Guru PAI memiliki peran strategis sebagai teladan dalam
penggunaan teknologi yang beretika dan bernilai ibadah. Guru tidak hanya
mengajarkan materi keislaman, tetapi juga menanamkan kesadaran bahwa penggunaan
teknologi harus diniatkan sebagai bentuk ketaatan kepada Allah SWT. Menurut
Munir (2017), teknologi dalam pembelajaran harus digunakan secara proporsional
dan berorientasi pada tujuan pendidikan, bukan sekadar mengikuti perkembangan
tren.
Dengan pendekatan tersebut, pembelajaran PAI berbasis
teknologi tidak hanya meningkatkan pemahaman kognitif peserta didik, tetapi
juga membentuk karakter religius, etika digital, dan kesadaran spiritual.
Era digital menghadirkan berbagai tantangan etika, seperti
rendahnya literasi digital, mudahnya penyebaran informasi palsu, serta
penyalahgunaan teknologi oleh peserta didik. Selain itu, penggunaan teknologi
tanpa pengawasan dan tanpa landasan nilai dapat berdampak pada menurunnya
interaksi sosial dan degradasi moral.
Dalam konteks pendidikan PAI, tantangan ini menuntut adanya
integrasi antara penguasaan teknologi, penguatan nilai-nilai keislaman, dan
penanaman niat ibadah. Pendidikan etika digital perlu dikembangkan secara
sistematis agar peserta didik mampu memanfaatkan teknologi secara bijak,
bertanggung jawab, dan bernilai ibadah.
Etika pemanfaatan teknologi bukan hanya tanggung jawab
individu, tetapi juga tanggung jawab bersama. Guru berperan sebagai pembimbing
dan teladan, peserta didik sebagai pengguna aktif teknologi, serta institusi
pendidikan sebagai penyedia kebijakan dan lingkungan belajar yang kondusif.

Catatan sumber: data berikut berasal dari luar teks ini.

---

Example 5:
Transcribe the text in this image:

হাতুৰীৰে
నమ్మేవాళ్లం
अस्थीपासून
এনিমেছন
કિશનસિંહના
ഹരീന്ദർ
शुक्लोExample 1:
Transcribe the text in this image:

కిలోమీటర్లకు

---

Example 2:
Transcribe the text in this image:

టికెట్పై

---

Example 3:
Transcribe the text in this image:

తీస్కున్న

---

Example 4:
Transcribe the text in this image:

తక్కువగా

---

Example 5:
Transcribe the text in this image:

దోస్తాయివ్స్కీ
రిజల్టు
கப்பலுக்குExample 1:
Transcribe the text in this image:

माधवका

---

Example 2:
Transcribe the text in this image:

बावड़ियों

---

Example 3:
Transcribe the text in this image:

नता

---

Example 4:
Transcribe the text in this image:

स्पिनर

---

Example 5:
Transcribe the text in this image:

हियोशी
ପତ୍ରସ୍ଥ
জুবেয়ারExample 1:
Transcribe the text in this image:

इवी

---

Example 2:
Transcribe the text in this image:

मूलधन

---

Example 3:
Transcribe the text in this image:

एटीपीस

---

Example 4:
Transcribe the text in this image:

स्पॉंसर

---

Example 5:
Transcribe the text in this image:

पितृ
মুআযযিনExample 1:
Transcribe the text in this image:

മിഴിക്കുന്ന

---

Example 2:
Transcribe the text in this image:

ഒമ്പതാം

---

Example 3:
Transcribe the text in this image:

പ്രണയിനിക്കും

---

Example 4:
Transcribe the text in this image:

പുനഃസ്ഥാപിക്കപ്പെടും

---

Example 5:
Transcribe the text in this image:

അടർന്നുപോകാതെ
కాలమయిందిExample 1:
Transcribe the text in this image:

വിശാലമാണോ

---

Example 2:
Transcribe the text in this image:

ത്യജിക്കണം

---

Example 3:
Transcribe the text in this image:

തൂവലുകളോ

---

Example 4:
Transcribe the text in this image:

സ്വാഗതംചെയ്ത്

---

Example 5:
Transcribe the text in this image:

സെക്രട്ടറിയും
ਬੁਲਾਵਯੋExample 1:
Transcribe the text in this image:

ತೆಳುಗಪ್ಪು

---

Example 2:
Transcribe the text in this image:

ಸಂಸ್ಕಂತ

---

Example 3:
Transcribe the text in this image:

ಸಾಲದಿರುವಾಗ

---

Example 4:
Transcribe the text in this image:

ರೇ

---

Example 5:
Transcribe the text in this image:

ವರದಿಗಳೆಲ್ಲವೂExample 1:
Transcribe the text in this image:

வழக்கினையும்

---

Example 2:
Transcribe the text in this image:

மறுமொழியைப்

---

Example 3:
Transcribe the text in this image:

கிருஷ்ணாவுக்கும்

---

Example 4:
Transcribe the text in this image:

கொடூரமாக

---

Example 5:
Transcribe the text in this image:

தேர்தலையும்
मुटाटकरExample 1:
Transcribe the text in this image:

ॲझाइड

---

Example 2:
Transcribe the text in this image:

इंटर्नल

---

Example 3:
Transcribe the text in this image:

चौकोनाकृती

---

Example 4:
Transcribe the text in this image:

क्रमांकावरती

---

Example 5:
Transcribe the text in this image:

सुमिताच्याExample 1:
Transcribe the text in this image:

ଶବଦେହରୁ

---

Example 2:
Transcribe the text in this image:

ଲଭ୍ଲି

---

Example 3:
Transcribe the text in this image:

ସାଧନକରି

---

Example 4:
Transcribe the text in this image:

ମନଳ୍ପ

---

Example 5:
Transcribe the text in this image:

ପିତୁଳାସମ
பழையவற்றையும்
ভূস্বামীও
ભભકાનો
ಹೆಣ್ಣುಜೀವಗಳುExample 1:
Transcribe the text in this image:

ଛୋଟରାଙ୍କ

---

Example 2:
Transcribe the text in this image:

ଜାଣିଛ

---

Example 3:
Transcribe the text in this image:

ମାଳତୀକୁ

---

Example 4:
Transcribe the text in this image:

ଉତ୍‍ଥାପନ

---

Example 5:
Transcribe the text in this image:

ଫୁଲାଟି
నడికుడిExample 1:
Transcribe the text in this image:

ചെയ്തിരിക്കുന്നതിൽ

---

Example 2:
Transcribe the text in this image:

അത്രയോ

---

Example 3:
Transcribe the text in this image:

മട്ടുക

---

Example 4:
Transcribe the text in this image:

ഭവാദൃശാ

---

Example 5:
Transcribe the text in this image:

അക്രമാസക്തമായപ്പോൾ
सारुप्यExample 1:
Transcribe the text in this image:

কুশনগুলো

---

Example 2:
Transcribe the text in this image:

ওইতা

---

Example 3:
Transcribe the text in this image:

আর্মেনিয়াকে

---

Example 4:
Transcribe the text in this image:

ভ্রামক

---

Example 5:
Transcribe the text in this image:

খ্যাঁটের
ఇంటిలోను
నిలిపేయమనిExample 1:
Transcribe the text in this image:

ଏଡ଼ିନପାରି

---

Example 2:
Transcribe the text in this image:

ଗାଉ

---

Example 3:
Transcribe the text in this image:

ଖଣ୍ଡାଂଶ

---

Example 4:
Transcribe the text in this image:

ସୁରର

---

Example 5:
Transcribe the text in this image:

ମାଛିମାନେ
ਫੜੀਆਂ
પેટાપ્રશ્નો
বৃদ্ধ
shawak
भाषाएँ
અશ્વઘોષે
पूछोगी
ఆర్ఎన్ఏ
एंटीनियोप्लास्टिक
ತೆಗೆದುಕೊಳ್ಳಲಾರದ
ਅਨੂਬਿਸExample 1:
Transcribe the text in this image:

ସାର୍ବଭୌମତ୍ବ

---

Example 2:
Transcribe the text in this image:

Sekolah dan madrasah perlu menyusun aturan penggunaan
teknologi, memberikan edukasi literasi digital, serta menanamkan kesadaran
bahwa pemanfaatan teknologi dalam pendidikan harus diniatkan sebagai bentuk
ibadah kepada Allah SWT. Kolaborasi antara guru, orang tua, dan lembaga
pendidikan menjadi kunci dalam membangun budaya digital yang beretika dan
religius.
Etika pemanfaatan teknologi dalam pendidikan, khususnya
pembelajaran PAI, merupakan aspek fundamental di era digital. Teknologi yang
digunakan tanpa etika dan niat yang benar berpotensi menimbulkan dampak
negatif. Sebaliknya, teknologi yang dimanfaatkan secara bijak, bertanggung
jawab, dan diniatkan semata-mata untuk beribadah kepada Allah SWT dapat menjadi
sarana efektif dalam meningkatkan kualitas pembelajaran sekaligus pembentukan
karakter. Oleh karena itu, pemahaman dan penerapan etika pemanfaatan teknologi
perlu terus dikembangkan agar kemajuan teknologi sejalan dengan nilai-nilai
pendidikan dan ajaran Islam.
Daftar Pustaka
- Laudon, K. C., & Laudon, J. P. (2018). Management Information Systems: Managing the Digital Firm. Pearson Education.
- Munir. (2017). Pembelajaran Digital. Bandung: Alfabeta.
- Prensky, M. (2001). Digital natives, digital immigrants. On the Horizon, 9(5), 1–6.
- Rusman. (2018). Model-Model Pembelajaran: Mengembangkan Profesionalisme Guru. Jakarta: RajaGrafindo Persada.
- Yusuf, M. (2020). Etika Pemanfaatan Teknologi Informasi dalam Pendidikan Islam. Jurnal Pendidikan Agama Islam, 17(2), 145–158.